I had never thought about the counsel to stay out of debt taking on a spiritual (non-financial) role in my life. But that is exactly what the Lord would tell me right now... Don't beat yourself up. Do your very best. Stay Current.
We talked about taking the time daily to refill ourselves, how I need to evaluate through the day if I'm living beyond my means spiritually, emotionally, physically... The Lord has never counseled anyone use debt as a way of life; believing this to be a spiritual commandment as well as a temporal one, I need to "stay current" throughout the day. If I need to forgive myself every ten minutes and spend two minutes crying so I can go bed without have spent myself into the red, so be it.

Medication can only do so much for anyone who is ill. There are environmental/behavioral aspects which should not be neglected. This doesn't mean that on any given day my load is too much for me to bear, I would be the first to protest that. It means that I need to be aware of my reserves, my bank balance so to speak, and take appropriate action. Sleep debt, nutrition debt, exercise debt, spiritual debt... all add up far faster than we believe possible, and the interest compounding daily makes repayment all the more difficult over time.

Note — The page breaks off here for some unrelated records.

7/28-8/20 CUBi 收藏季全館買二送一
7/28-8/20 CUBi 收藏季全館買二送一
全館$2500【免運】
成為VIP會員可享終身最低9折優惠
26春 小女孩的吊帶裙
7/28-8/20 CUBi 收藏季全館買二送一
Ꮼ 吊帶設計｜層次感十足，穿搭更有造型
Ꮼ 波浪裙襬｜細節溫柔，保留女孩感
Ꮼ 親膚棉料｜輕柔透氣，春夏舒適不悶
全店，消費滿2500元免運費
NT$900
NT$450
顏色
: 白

As far as the feelings of frustration I carry for myself, I need to recognize that any grudge carried, even if only against myself, is a debt that will weigh me down until I forgive and let it go. The Lord has commanded me to forgive all men, and I am no exception to His commandment. I can start anew at any time, to forgive myself, learn from my mistakes and move on. This is done by staying current. I need to go to bed at night like the people heading into final jeopardy--even if I only feel like I have $1, I can go on knowing I'm current, I'm still in the game.

I don't expect that too much will change outwardly in the next little while. Below the surface, however, there is so much renovation going on... line upon line, here a little, there a little. I look forward to the day when I too have a hard time remembering when I was so critical of myself, my abilities... when I will look in the mirror and see someone who is staying current as a matter of preference, habit and desire.

Thank you Jaime, for walking with me through this discovery process. The Lord has blessed me with His tender mercies time and time again through you.